Una persona que elige una caja tradicional no significa que no entienda la tecnología, sino que prefiere que una persona le atienda al hacer la compra. La diferencia más importante se encuentra en lo que busca cada cliente en ese momento. Hay gente que valora la rapidez y la autonomía de las cajas autoservicio, pero otros piensan que es más importante la interacción que se produce durante el pago. Así que hacer cola para ser atendido no se traduce como una pérdida de tiempo desde el punto de vista de quien decide hacerlo, sino que es una forma de mantener el contacto social dentro de una actividad rutinaria.

La importancia de sociabilizar

La fórmula de los «vínculos débiles», desarrollada por el sociólogo Mark Granovetter, establece que la relación que tienen las personas con otras que no forman parte de su vínculo cercano puede desempeñar un papel fundamental en la conexión social y en el sentimiento de pertenencia. Por lo tanto, una conversación de apenas unos segundos en la caja forma parte de esos pequeños encuentros que estructuran la vida cotidiana. Además, aportan un gran valor a las personas que tienen pocas oportunidades de relacionarse con otras durante el día, rompiendo con su rutina. Al mismo tiempo, la explicación no se resume sólo en sociabilizar, porque este comportamiento deriva también de la costumbre, comodidad, tamaño de la compra o preferencias personales.

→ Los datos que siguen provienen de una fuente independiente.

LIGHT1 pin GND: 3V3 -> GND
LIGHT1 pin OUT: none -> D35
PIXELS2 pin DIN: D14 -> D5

Las consecuencias de la automatización

Las cajas autoservicio cogen fuerza en un mundo que busca constantemente la rapidez. Por eso, comprar, pedir comida, realizar gestiones bancarias o solicitar un transporte se pueden realizar online sin necesidad de mantener una conversación con otra persona. La clave se sitúa en la autonomía que proporciona la tecnología. Así que, elegir una caja de atención tradicional es una forma natural de conservar uno de esos pequeños espacios de interacción.

La mejor opción

Las cajas de autoservicio resultan prácticas para las personas que buscan rapidez, privacidad o autonomía, pero las tradicionales ofrecen la posibilidad de recibir atención directa y mantener una conversación. Por lo tanto, en un momento en el que la tecnología es la protagonista, el sencillo acto de intercambiar unas palabras durante el pago se convierte en uno de los pocos encuentros sociales espontáneos que algunas personas mantienen a lo largo de su vida.